Fortunately, the mission of Fry and friends is to fight against the new world order of Futurama, not in the "us against the big bad world" approach from the past, but from a more personal, contemplative position among a family formed of necessity and from all indications, a developing sense of affection. Given all that, Futurama looks like a swell ride. You have another chance to catch it this Sunday at 7:30pm. Futurama's regular time slot will be Tuesday nights at 7:30pm, starting April 6.

Other cartoons that come dangerously close to telling the truth: Daria (Sun., 6:30am; Mon., Tue., and Thu., 2:30pm; Fri., 7:30am, MTV): Can you imagine an equally smart and sardonic female as the centerpiece of a live sitcom or drama? Sure, there are smart women on television, but they are usually cast as dowdy frumps, or at the other extreme, have porcelain skin and look good in a short skirt when needed. Daria falls somewhere in the middle. Does she wear make-up behind those moon-shaped glasses? Do those calf-high army boots make her look hot? Who cares?
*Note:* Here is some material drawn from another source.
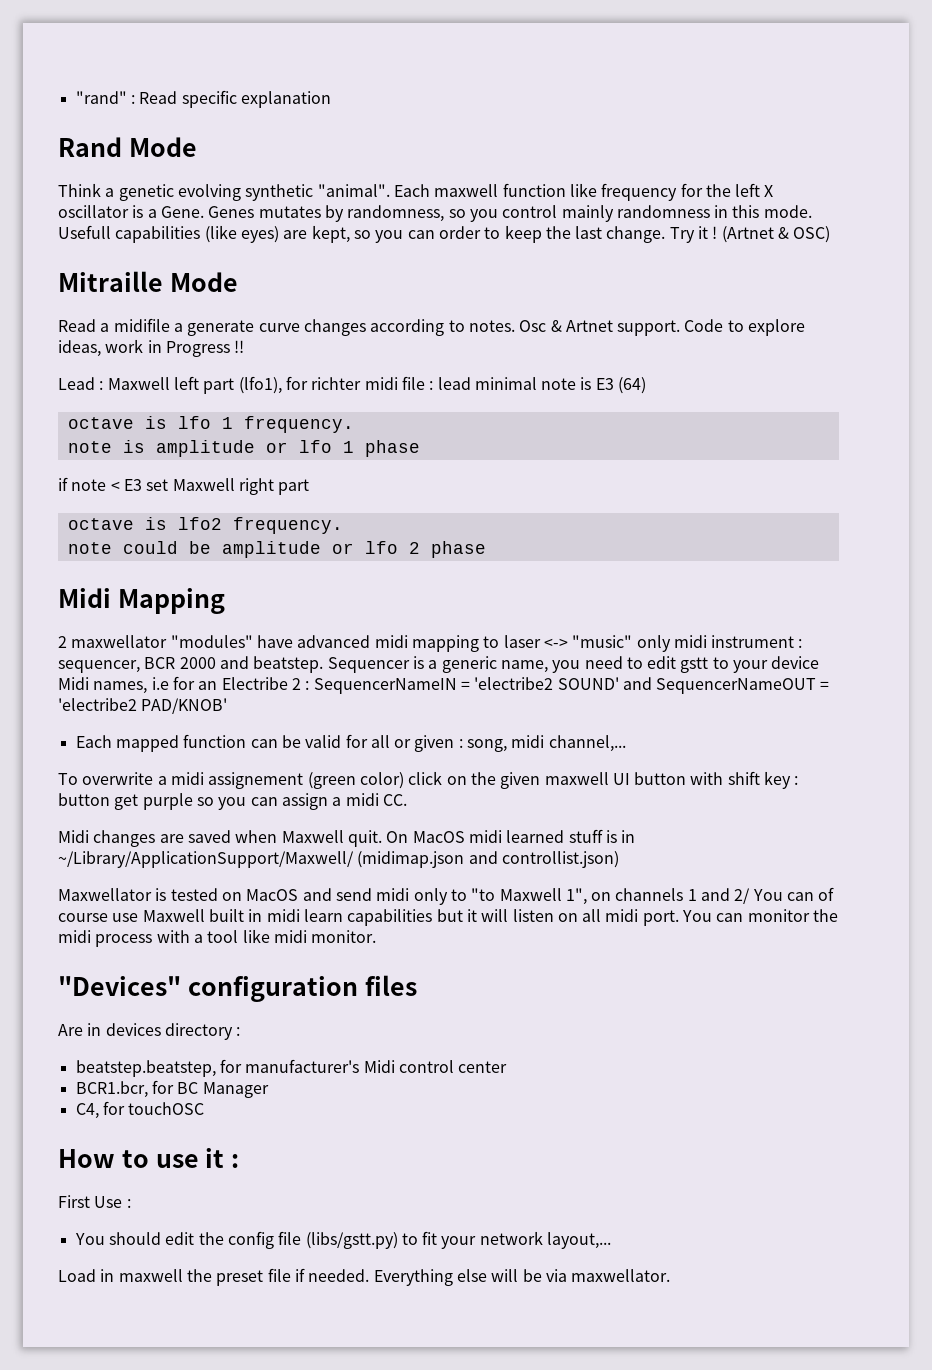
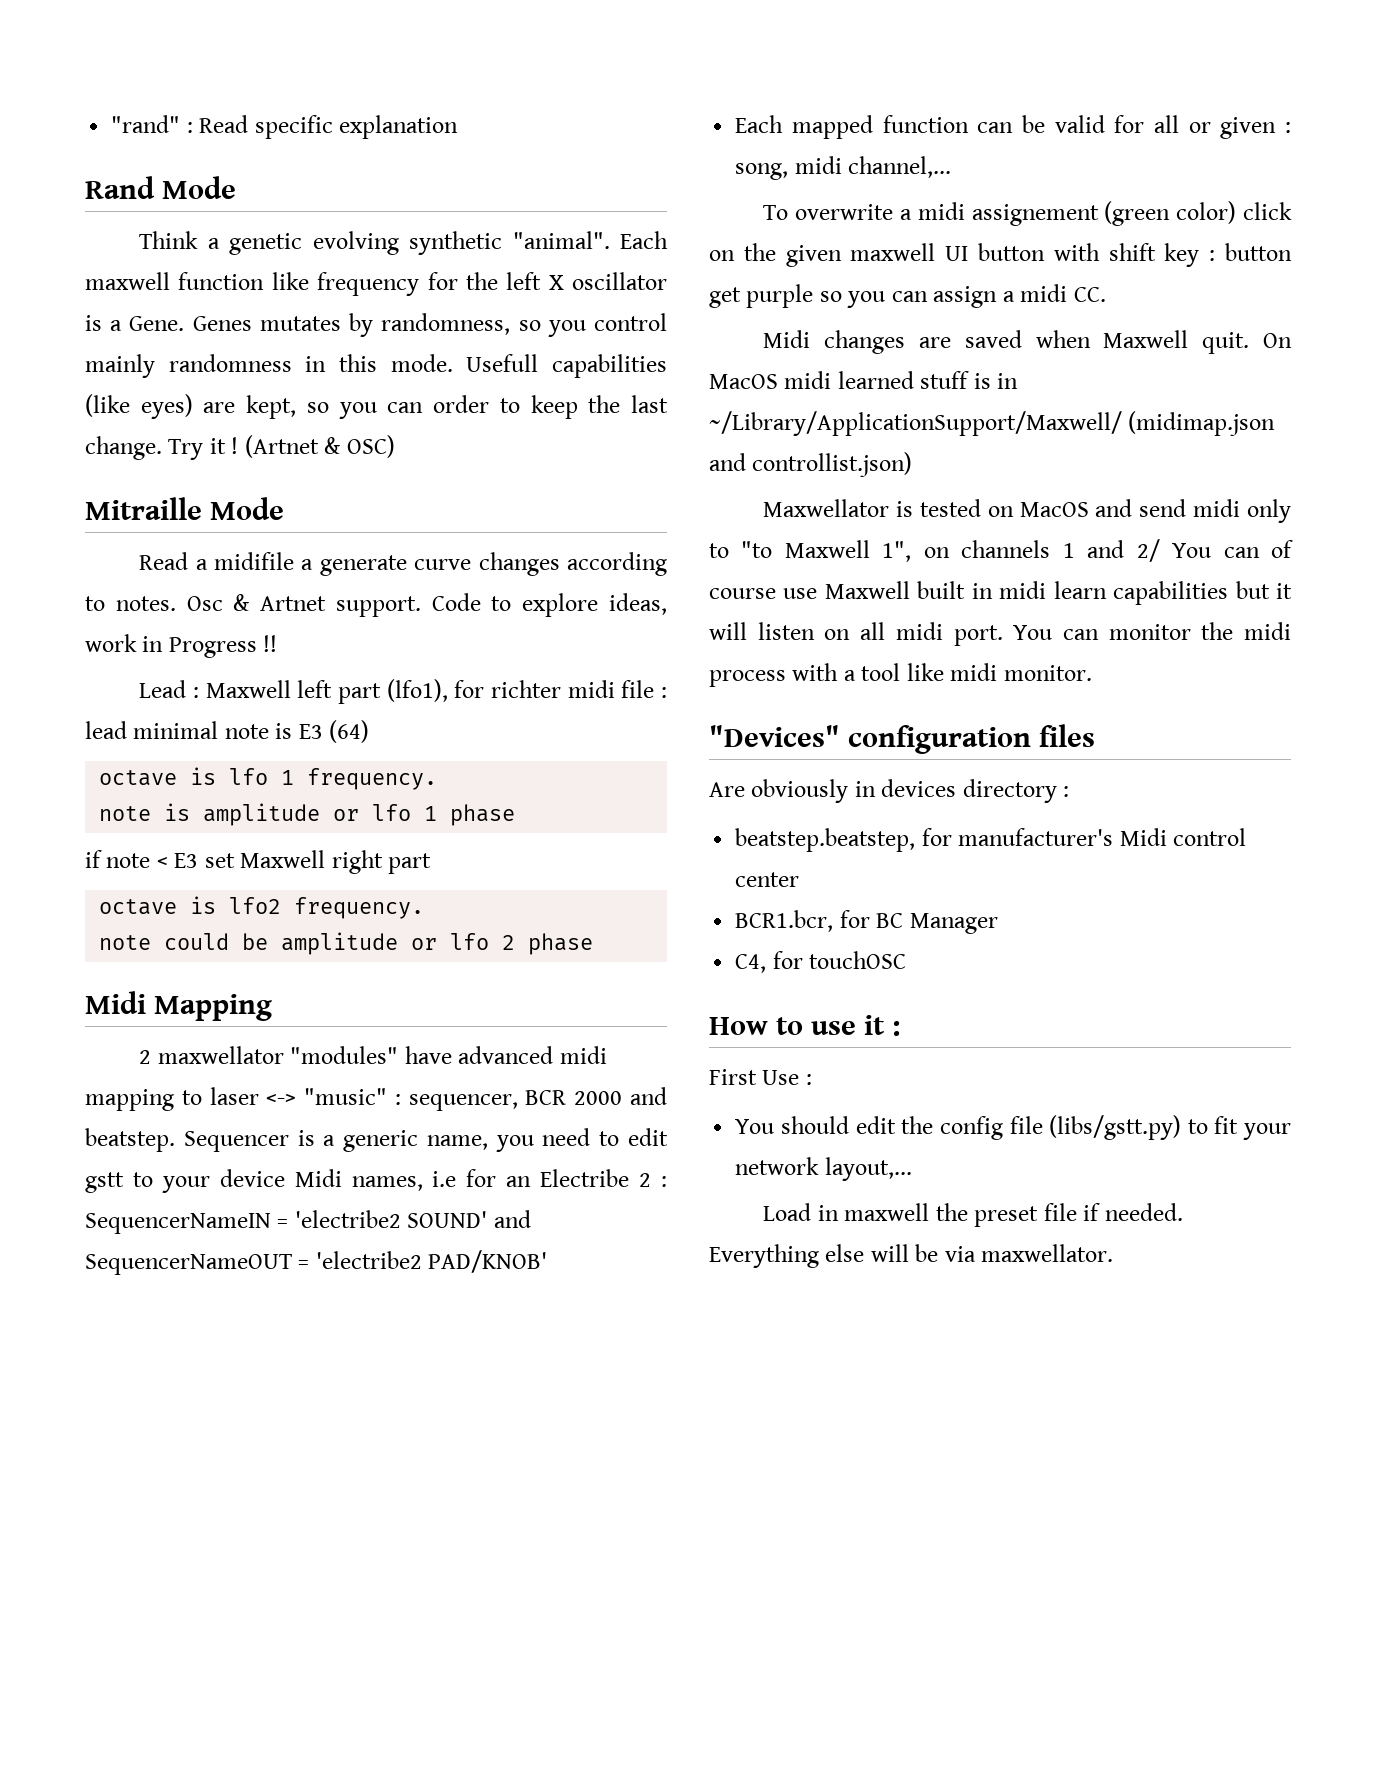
[636,635,795,652] only midi instrument -> (388, 1096) none
(83, 1030) none -> [751,779,849,803] obviously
She's a smart cookie who comments on her world with steely precision.

Dilbert (UPN): Life in hell for the white-collar worker. The more outlandish the predicaments, the more insipid the boss, the more annoying the coworkers, the more drunk-with-power the computer support staff, the truer to life Dilbert is -- painfully true.

South Park (Comedy Central): Foul-mouthed children, a gruesome death for little Kenny at the end of each episode, a school cafeteria cook prone to sexually suggestive ditties (deliciously voiced by Isaac Hayes). Yer git to go wid dat! The crude animation only adds to the gleefully irreverent pokes and prods South Park has taken at religion, suburbia, same-sex relationships (Kyle's dog is a homosexual), and parenting.
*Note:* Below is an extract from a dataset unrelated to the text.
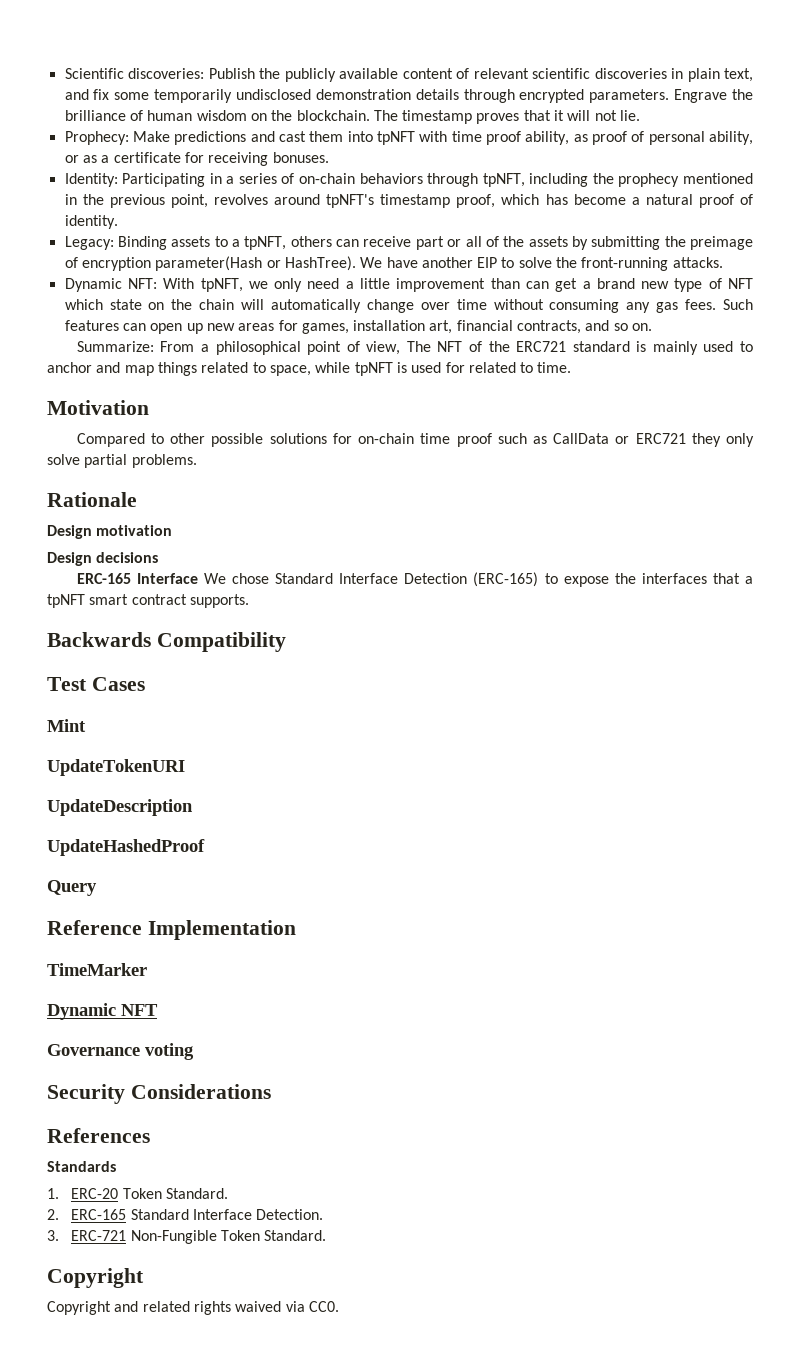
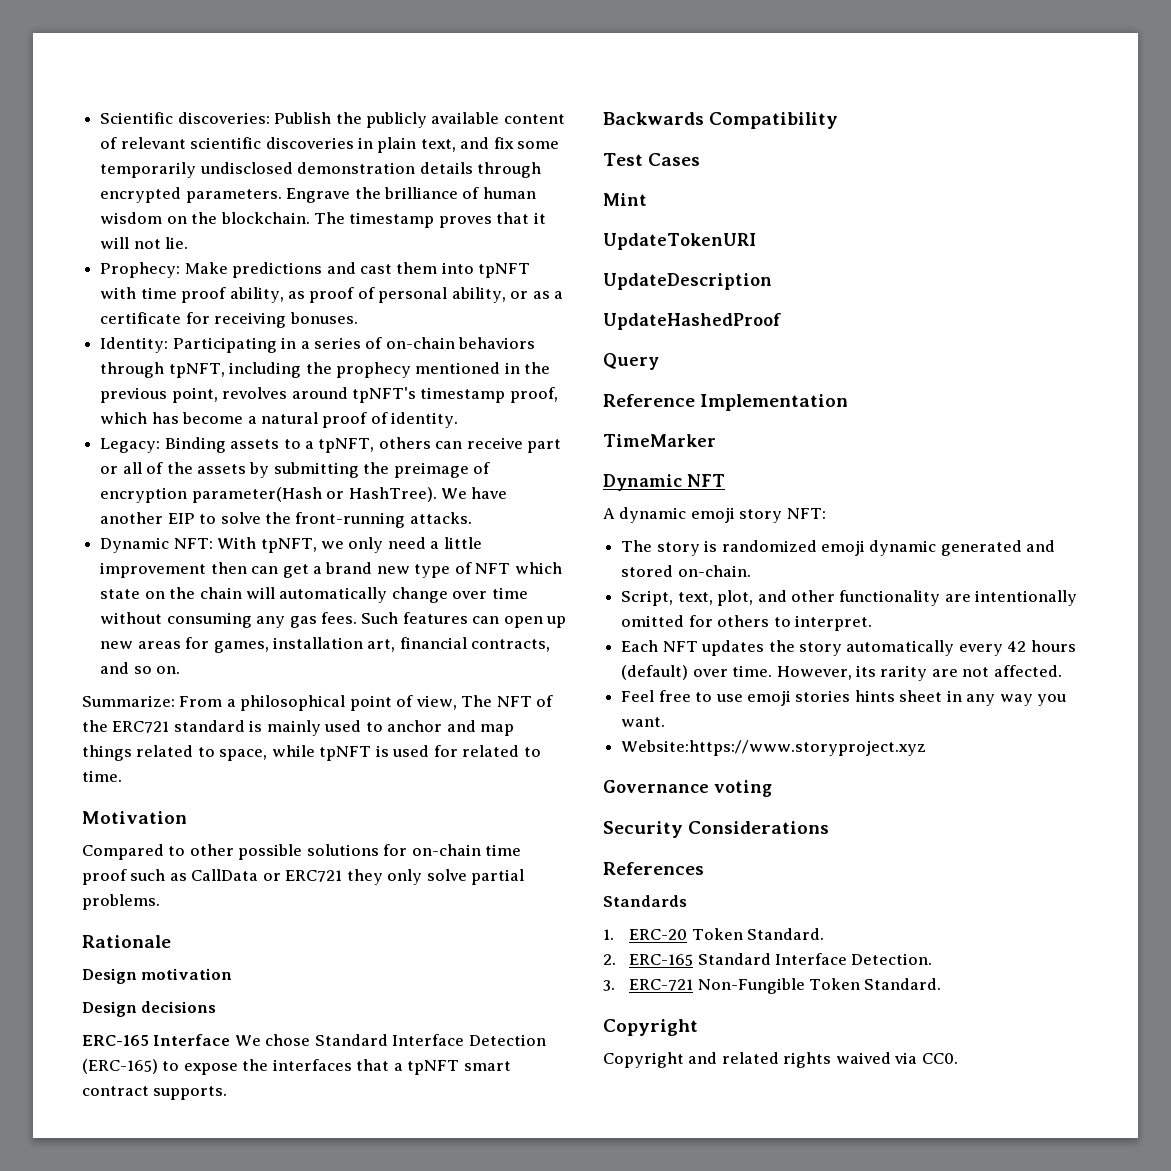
[490,278,520,289] than -> [210,562,247,574] then
(158, 1010) none -> [603,507,826,523] [621,540,1056,556] [621,565,751,577] [621,590,1078,606] [621,615,872,631] [621,640,1076,656] [621,665,1062,681] [621,690,1067,706] [621,717,666,727] [621,740,927,756] // A dynamic emoji story NFT: // The story is randomized emoji dynamic generated and stored on-chain. // Script, text, plot, and other functionality are intentionally omitted for others to interpret. // Each NFT updates the story automatically every 42 hours (default) over time. However, its rarity are not affected. // Feel free to use emoji stories hints sheet in any way you want. // Website:https://www.storyproject.xyz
The Simpsons (Fox): Where to begin? The Simpsons has taken jabs at so many institutions that it's hard to identify just one. Episodes are never overtly dedicated to an issue or a cause, but asides and visual humor are often loaded with social commentary. The episode where Marge treats nuclear power plant owner Mr. Burns to a taste of his own destruction in the form of a three-eyed fish from a river polluted by his power plant is a winner.